### Work order
Write out each line of the records that has "showed" in it.

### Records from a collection
******************************

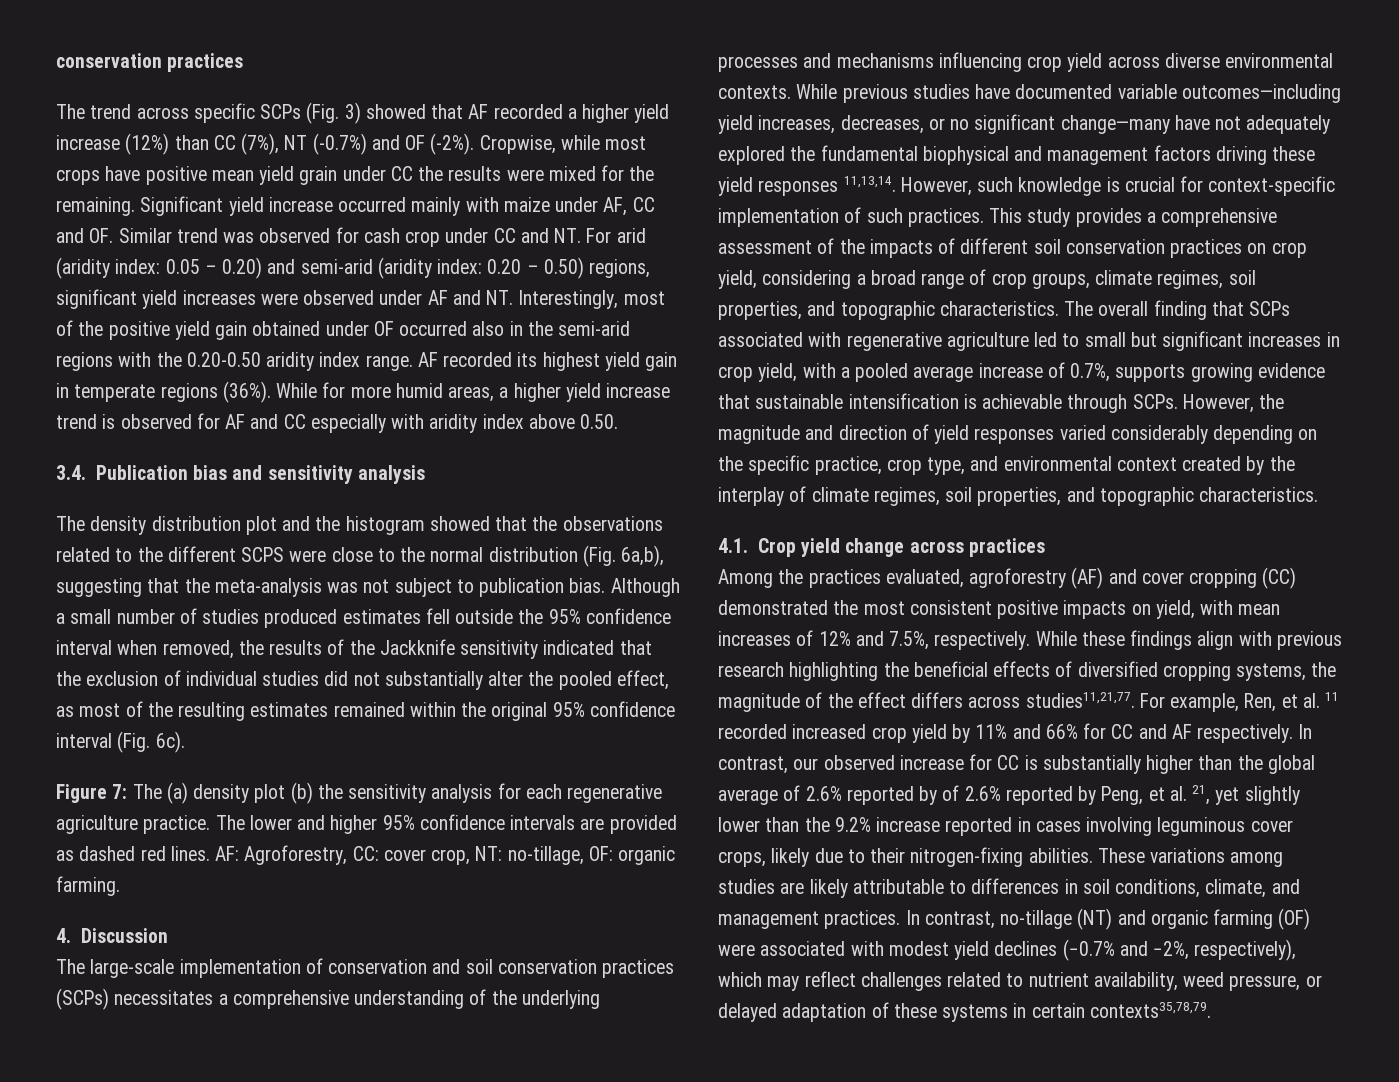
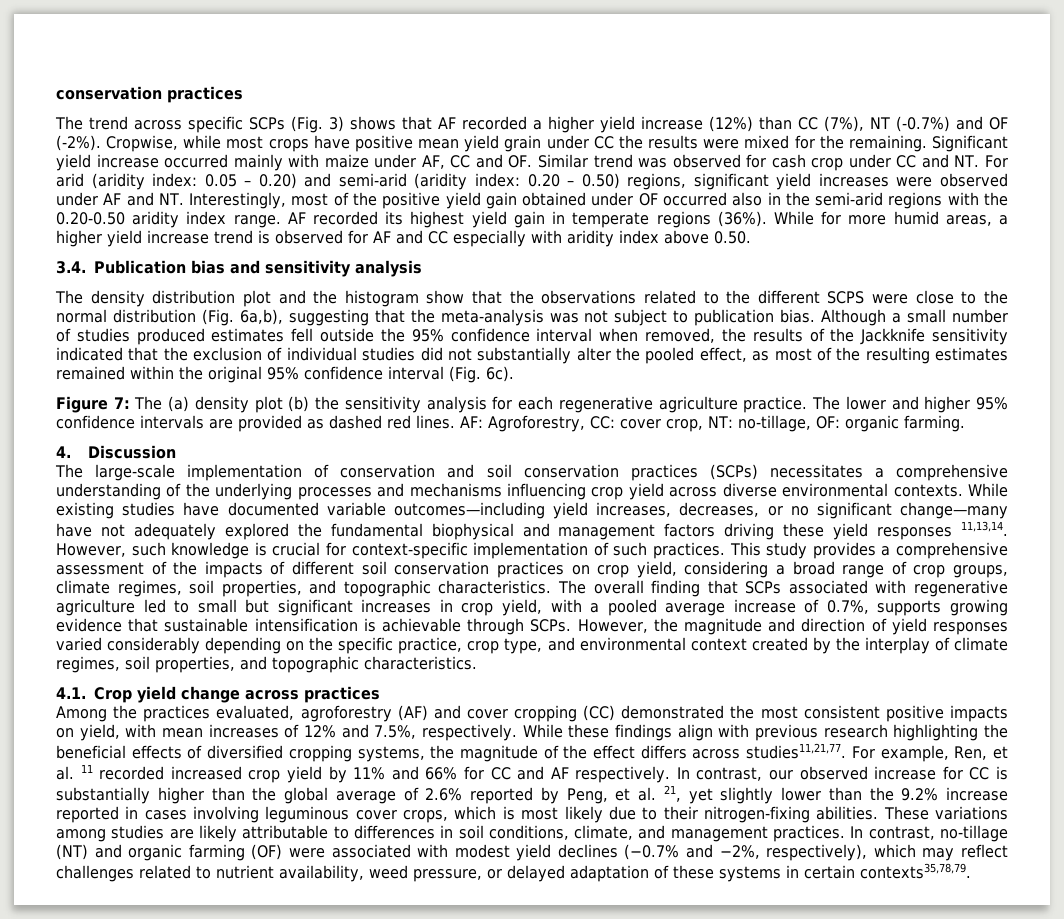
[365,104,426,119] showed -> [349,116,396,130] shows
[429,516,490,531] showed -> [426,290,465,304] show
[842,84,908,103] previous -> [56,502,114,519] existing
[942,785,1097,805] of 2.6% reported by -> (559, 795) none
(766, 859) none -> [454,806,559,820] which is most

******************************

### Expected output
[365,104,426,119] showed -> [349,116,396,130] shows
[429,516,490,531] showed -> [426,290,465,304] show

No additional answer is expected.